Il settore manifatturiero, che è portante per l’economia italiana, mostra da tempo segnali di crisi causati da una molteplicità di fattori: riduzione dell’export dell’industria tedesca che importa componenti prodotte in Italia; ritardo nell’adeguamento tecnologico; difficoltà di accesso al credito per le unità produttive più piccole e, in generale, di reperimento di capitali per la crescita; complessivamente, vulnerabilità crescente alla rivoluzione (eco)tecnologica in atto globalmente.
Da un lato, il sistema industriale è ancora forte e con capacità competitive formidabili. Dall’altro, senza una politica che metta al centro l’industria, e si concentri sulle specificità di quella medio-piccola, questa è destinata a subire crisi competitive destabilizzando l’intero sistema economico.
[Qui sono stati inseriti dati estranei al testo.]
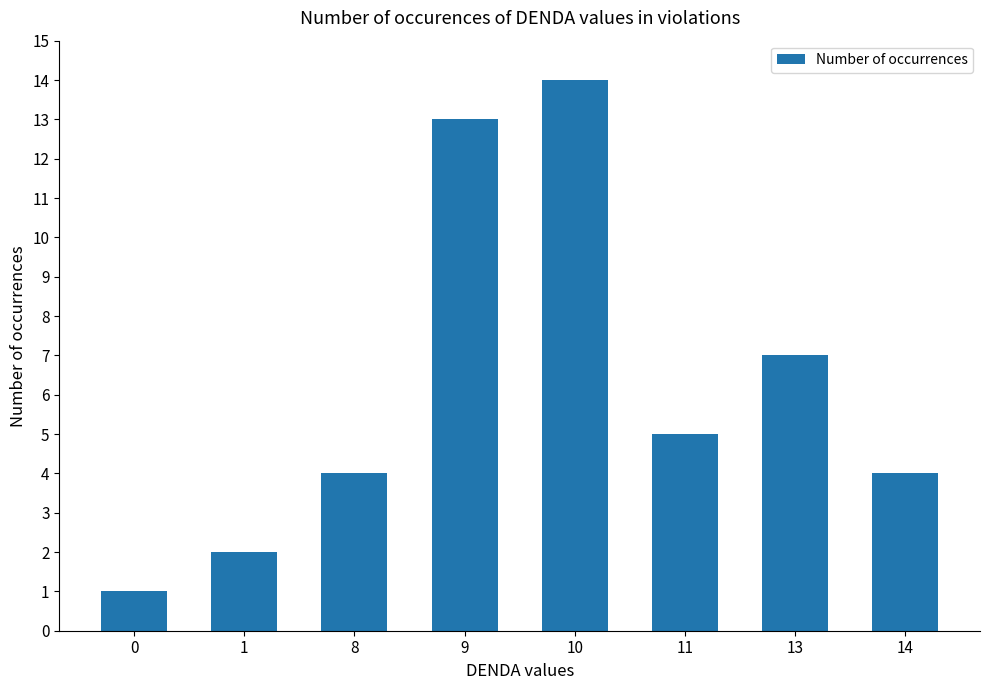

Reading left to right, list all the values displayed in this chart.

1	2	4	13	14	5	7	4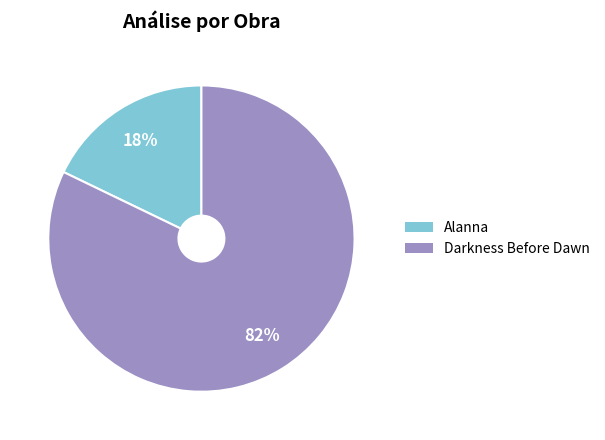

To the nearest percent, what is the average slice percentage?

50%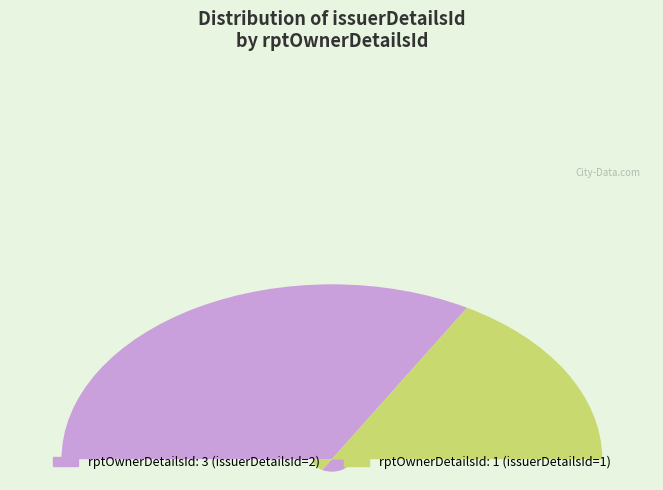

Rank the categories by value from highest to lowest.

3, 1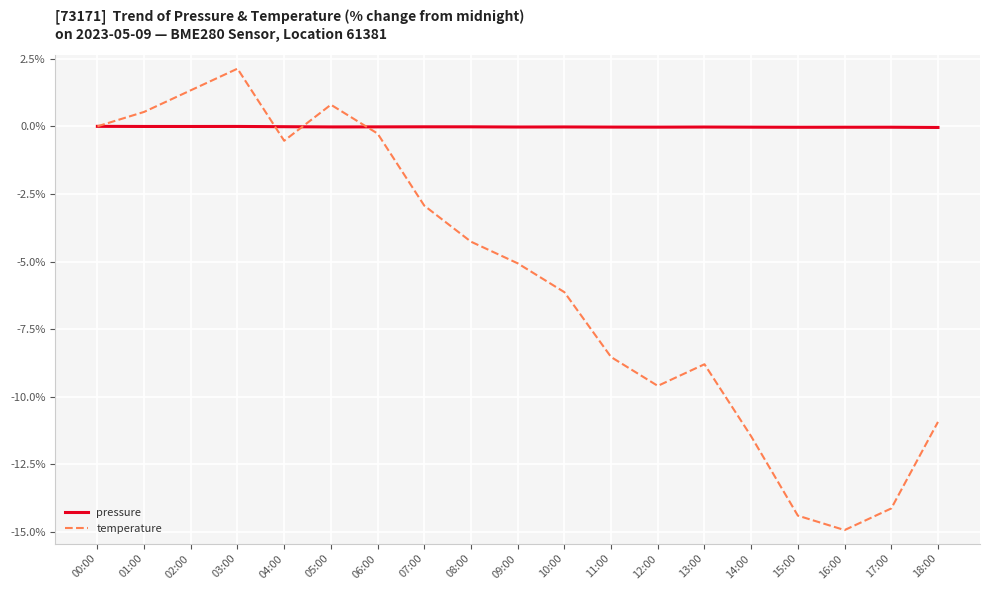

What are all the series names shown in the legend?

pressure, temperature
Il Governo sta predisponendo un progetto di bilancio 2020 che concede solo incentivi fiscali insufficienti all’adeguamento tecnologico 4.0 e niente altro di rilevante in termini di politica industriale, pur positivo il tentativo di ridurre il prelievo fiscale nelle buste paga.
Si può comprendere che le condizioni di finanza pubblica non lascino grande spazio a stimolazioni. Ma è incomprensibile che non aumentino quelle per l’adeguamento tecnologico, tagliando spesa pubblica improduttiva, e, soprattutto, l’inerzia al riguardo di misure qualitative con grande efficacia che potrebbero essere fatte senza spesa, contando sul fatto che in Italia i capitali privati e le competenze ci sono e che si tratta solo di connetterli con norme e veicoli adeguati.
Esempi. La relazione tra imprese e ricerca universitaria è ancora ostacolata da barriere burocratiche sul lato delle università: rimuoverle totalmente darebbe alle imprese un accesso facilitato alla tecnologia. Molte piccole e medie aziende fanno fatica a trovare capitali di investimento per finanziare l’espansione. Creare società di investimento semplificate e un segmento di pre-quotazione per piccole imprese darebbe a migliaia di queste la possibilità di reperire capitali in cambio di azioni o quote societarie, considerando che su circa 4mila miliardi di risparmio italiano ora meno dell’1% è investito nel sistema produttivo italiano. Creare contratti di lavoro semplificato e flessibile favorirebbe l’ingaggio di giovani in start-up. Ecc.
In sintesi, mettere al centro l’industria significa, oltre a ridurne i costi, lasciarla il più libera possibile e facilitare gli strumenti per la sua capitalizzazione.